Druh publikace: ostatní - přednáška nebo poster

Strana od-do: nestránkováno

Tituly:

Jazyk	Název	Abstrakt	Klíčová slova
eng	Lipidomic analysis of kidney cancer samples using UHPSFC/ESI-MS method	Kidney cancer is of particular relevance in Europe caused by high incidence rates and increasing cases in most European countries in recent decades, especially in the Czech Republic having the highest incidence rates [1]. The changes in lipids profiles are associated with cancer development in the human organism and may be correlated to the stage of disease [2]. In this context, the determination of lipidomic differences is crucial for the improvement of cancer early diagnostic. The use of ultrahigh-performance supercritical fluid chromatography (UHPSFC) brings the unique benefits for the separation and analysis of polar and nonpolar lipid classes [3] and is applied in this work for the characterization of statistically significant changes in lipid profiles of kidney cancer samples.

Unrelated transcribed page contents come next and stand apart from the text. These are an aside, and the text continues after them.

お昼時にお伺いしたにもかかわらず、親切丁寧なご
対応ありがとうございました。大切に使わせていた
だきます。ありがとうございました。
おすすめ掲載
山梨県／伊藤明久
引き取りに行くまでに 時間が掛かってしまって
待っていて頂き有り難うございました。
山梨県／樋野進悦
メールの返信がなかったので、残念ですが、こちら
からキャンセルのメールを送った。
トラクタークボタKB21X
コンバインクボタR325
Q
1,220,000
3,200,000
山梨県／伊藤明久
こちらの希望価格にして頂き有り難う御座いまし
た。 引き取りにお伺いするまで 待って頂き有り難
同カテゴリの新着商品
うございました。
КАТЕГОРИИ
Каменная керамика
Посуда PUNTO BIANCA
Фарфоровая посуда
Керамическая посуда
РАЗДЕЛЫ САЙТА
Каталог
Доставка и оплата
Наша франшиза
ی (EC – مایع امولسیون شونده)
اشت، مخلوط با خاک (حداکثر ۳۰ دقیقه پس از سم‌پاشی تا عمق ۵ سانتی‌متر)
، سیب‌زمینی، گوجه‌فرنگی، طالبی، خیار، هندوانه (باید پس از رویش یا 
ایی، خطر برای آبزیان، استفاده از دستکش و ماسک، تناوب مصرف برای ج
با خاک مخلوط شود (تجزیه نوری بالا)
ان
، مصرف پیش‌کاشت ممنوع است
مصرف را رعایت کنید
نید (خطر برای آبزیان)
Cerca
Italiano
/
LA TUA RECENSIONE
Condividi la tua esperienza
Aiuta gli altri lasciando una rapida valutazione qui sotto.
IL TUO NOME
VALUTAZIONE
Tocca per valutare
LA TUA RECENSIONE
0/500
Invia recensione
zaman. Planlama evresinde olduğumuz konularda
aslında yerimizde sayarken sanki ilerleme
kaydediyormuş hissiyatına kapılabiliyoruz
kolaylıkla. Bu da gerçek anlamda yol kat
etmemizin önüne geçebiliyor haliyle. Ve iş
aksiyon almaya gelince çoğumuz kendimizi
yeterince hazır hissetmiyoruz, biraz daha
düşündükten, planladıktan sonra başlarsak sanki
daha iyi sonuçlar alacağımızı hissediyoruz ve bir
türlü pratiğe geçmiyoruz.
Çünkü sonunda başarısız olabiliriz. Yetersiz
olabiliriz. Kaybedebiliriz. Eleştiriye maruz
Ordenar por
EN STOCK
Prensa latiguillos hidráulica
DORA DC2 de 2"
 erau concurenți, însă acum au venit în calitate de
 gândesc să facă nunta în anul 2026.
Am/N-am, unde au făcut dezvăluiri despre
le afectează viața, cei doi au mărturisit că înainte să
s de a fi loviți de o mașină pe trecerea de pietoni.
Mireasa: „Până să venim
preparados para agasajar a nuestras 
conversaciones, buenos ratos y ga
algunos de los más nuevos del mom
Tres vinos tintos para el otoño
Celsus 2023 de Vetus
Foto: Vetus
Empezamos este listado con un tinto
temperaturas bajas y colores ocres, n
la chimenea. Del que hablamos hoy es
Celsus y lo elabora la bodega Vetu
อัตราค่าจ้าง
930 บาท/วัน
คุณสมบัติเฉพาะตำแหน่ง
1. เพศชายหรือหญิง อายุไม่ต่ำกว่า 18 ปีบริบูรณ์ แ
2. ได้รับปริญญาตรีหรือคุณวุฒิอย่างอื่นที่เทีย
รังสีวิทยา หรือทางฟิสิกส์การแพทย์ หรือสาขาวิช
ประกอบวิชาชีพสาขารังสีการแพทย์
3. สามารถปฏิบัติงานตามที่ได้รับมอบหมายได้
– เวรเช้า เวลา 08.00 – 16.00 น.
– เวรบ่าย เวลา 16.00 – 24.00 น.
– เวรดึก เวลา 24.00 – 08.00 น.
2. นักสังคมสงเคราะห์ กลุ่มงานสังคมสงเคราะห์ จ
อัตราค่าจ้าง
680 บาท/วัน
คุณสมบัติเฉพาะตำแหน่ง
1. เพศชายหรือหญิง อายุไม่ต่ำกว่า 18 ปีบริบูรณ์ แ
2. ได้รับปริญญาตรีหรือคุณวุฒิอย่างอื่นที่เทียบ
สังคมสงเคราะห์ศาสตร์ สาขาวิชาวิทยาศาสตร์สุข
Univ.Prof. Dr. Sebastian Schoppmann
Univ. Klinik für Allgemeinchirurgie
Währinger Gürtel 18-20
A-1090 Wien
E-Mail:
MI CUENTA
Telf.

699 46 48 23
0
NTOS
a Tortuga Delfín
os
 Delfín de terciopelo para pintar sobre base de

Optimized UHPSFC – electrospray ionization mass spectrometry (ESI-MS) method allows the separation and analysis of polar and nonpolar lipid classes in normal and cancer kidney tissues [3]. More than 400 lipid species are identified and quantified in kidney tissues from 10 different lipid classes including cholesterylesters (CE), triacylglycerols (TG), diacylglycerols (DG), monoacylglycerols (MG), phosphatidylethanolamines (PE), lysophosphatidylethanolamines (LPE), ceramides (Cer), phosphatidylcholines (PC), lysophosphatidylcholines (LPC) and sphingomyelins (SM). The quantitation of lipids using UHPSFC/ESI-MS is based on peak abundances of corresponding ions in lipid class mass spectra after the isotopic correction related to the peak abundance of one internal standard (IS) per each lipid class.